Problem to work on:
Decide whether each statement below agrees with the patch excerpt. Answer yes or no for each and quote the deciding words of the patch excerpt.
1. The libhugetlbfs testsuite has tests for both the PRIVATE and the SHARED variants of the race.
2. Hugetlb_cow() is to be called with the page lock of the original hugepage held.
3. The comment calls for removing the pte_same checks.

##### Document segment #####

Note that the libhugetlbfs testsuite contains tests for both PRIVATE
and SHARED variants of the race.

> > >   *
> > >   *	down_write(&mm->mmap_sem);
> > >   * or
> > >   *	down_read(&mm->mmap_sem);
> > > - *	mutex_lock(&hugetlb_instantiation_mutex);
> > > + *	mutex_lock(&vma->hugetlb_instantiation_mutex);
> > >   */
> > >  struct file_region {
> > >  	struct list_head link;
> > > @@ -2547,7 +2547,7 @@ static int unmap_ref_private(struct mm_struct *mm, struct vm_area_struct *vma,
> > >  
> > >  /*
> > >   * Hugetlb_cow() should be called with page lock of the original hugepage held.
> > > - * Called with hugetlb_instantiation_mutex held and pte_page locked so we
> > > + * Called with the vma's hugetlb_instantiation_mutex held and pte_page locked so we
> > >   * cannot race with other handlers or page migration.
> > >   * Keep the pte_same checks anyway to make transition from the mutex easier.
> > >   */
> > > @@ -2847,7 +2847,6 @@ int hugetlb_fault(struct mm_struct *mm, struct vm_area_struct *vma,
> > >  	int ret;
> > >  	struct page *page = NULL;
> > >  	struct page *pagecache_page = NULL;
> > > -	static DEFINE_MUTEX(hugetlb_instantiation_mutex);
> > >  	struct hstate *h = hstate_vma(vma);
> > >  
> > >  	address &= huge_page_mask(h);
> > > @@ -2872,7 +2871,7 @@ int hugetlb_fault(struct mm_struct *mm, struct vm_area_struct *vma,
> > >  	 * get spurious allocation failures if two CPUs race to instantiate
> > >  	 * the same page in the page cache.

##### Data provided #####

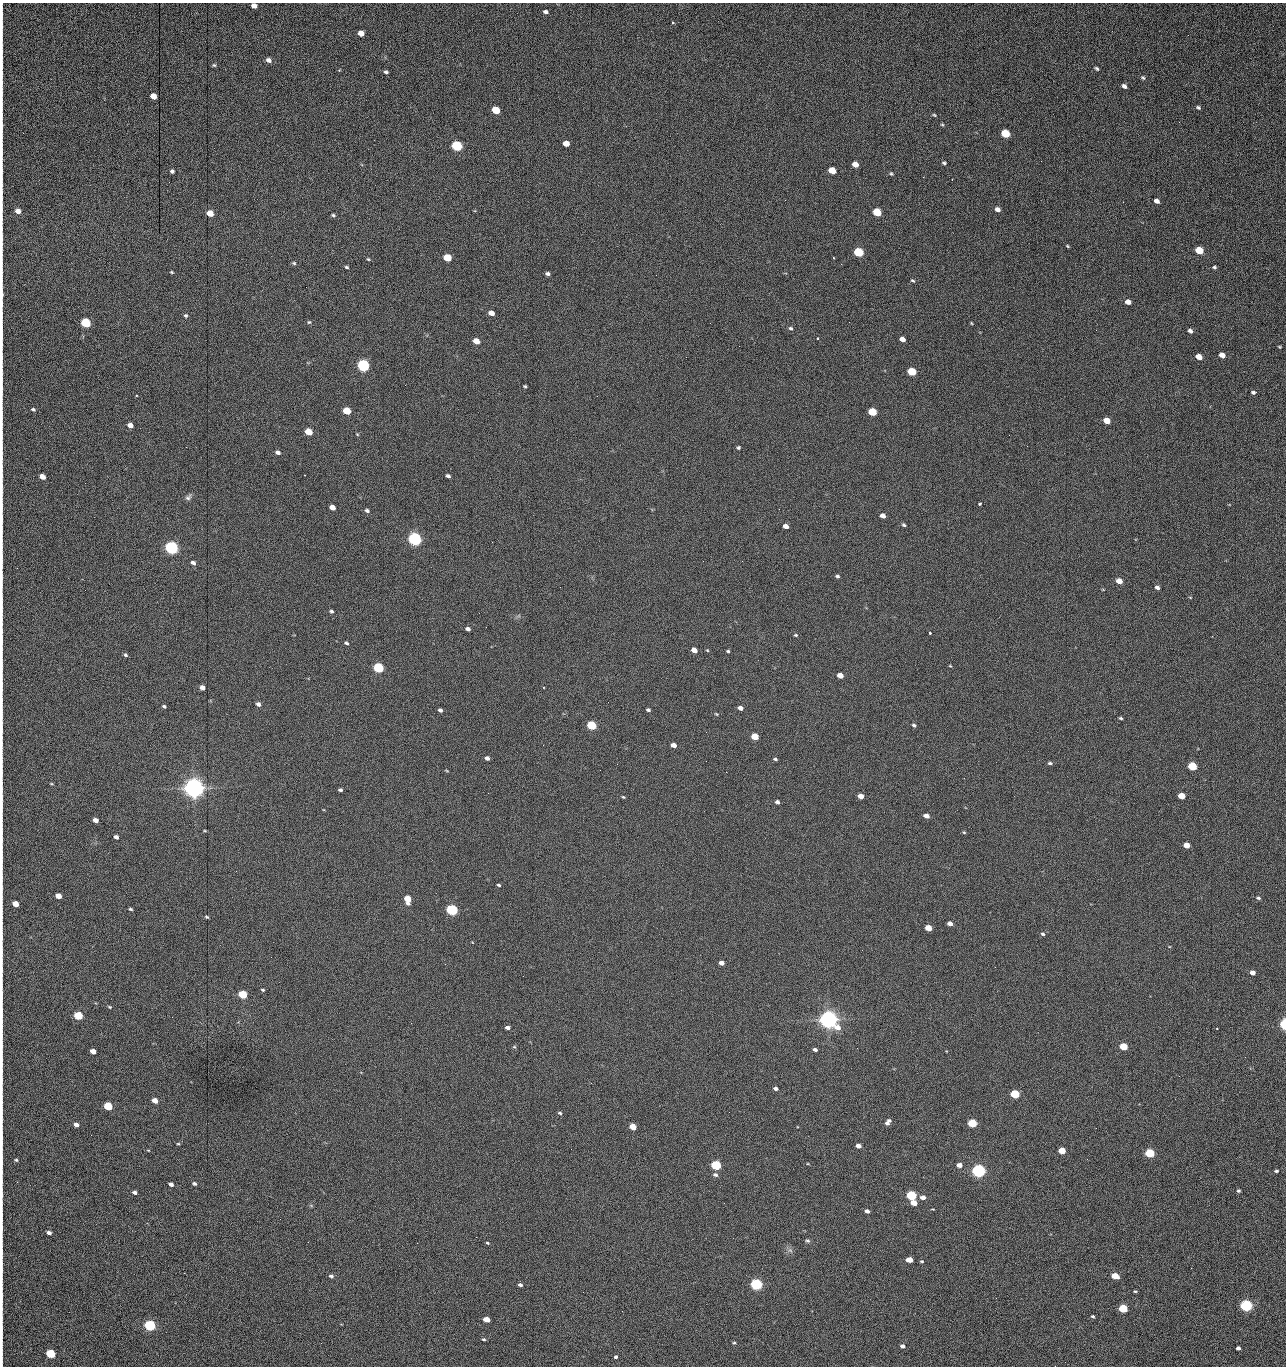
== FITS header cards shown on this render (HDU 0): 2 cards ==
NAXIS1  =                 1284 /fastest changing axis
NAXIS2  =                 1364 /next to fastest changing axis

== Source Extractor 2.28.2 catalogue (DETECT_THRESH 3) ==
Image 1284 x 1364 px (HDU 0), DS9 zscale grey, 1 PNG px = 1 image px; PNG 1288 x 1368 px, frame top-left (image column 1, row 1364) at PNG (2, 3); no overlay
Background 231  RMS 17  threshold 52.3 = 3 sigma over >= 5 px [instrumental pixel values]
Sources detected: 266; all 266 listed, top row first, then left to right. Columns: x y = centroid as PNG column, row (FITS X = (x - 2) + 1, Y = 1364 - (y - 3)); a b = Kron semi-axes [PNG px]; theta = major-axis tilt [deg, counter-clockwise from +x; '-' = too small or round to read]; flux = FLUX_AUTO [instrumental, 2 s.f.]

#####

Output of the task:
1. Yes: "the libhugetlbfs testsuite contains tests for both PRIVATE and SHARED variants of the race."
2. Yes: "Hugetlb_cow() should be called with page lock of the original hugepage held."
3. No: "Keep the pte_same checks anyway to make transition from the mutex easier."